Much like our global environmental challenges, the Aids epidemic in Africa concerns the entire world. And Bono knows that celebrities, who often make news for good deeds rather than for problems with drug or alcohol, can bring about great global change because the world listens when they speak. For example, just look at the contributions from early Aids-fighting pioneer Elizabeth Taylor. She is on a long list of celebrities-- from people such as Paul Newman to Ted Turner - who have made a difference in world affairs.

I know that Americans and good people in Britain and everywhere want to be part of wiping out the Aids scourge in Africa. By patronising companies who pledge part of their revenues and profits to fighting this epidemic, we can all make a tremendous difference.

We are also fighting Aids in California, providing nearly $300m to provide life-saving medicine to low-income persons with the disease. And we've started a methamphetamine public education campaign aimed at high-risk populations affected by meth.

Winston Churchill said, "If we are together, nothing is impossible." It's true. With technology and global markets, the world is getting smaller. We are all in this life together. All of our dots connect. If one part of the world is in misery, we are all diminished.

I don't believe we have the luxury of sitting back and ignoring big problems such as Aids or global warming simply because they are big and complex.

I left a very comfortable life in Hollywood to run for Governor of California because I wanted to make a difference on the big issues of the day. There is always more to do, but I am proud to be able to say that we are making a difference, and that the public yearns for solutions that move us all forward.

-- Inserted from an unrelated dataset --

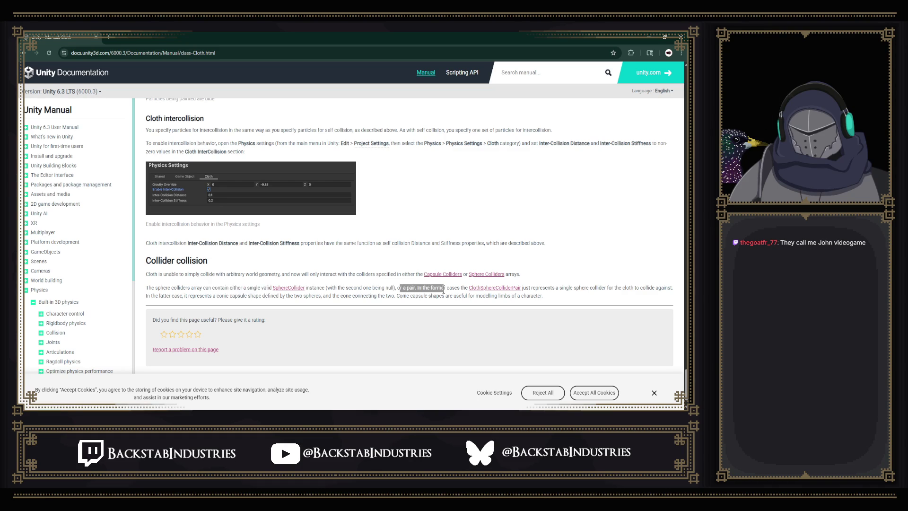
click(443, 290)
middle_click(511, 288)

By setting aside political differences and working together, as we are in California, we can make a foothold against global warming. We can make solar energy the fuel of choice rather than oil. We can push medical research that saves people from diabetes, Alzheimer's and other devastating diseases. And we can fight Aids a continent away.

Get involved. Be part of the solution. Make a difference. As I have found out first hand since becoming Governor, there is no more satisfying feeling in the world.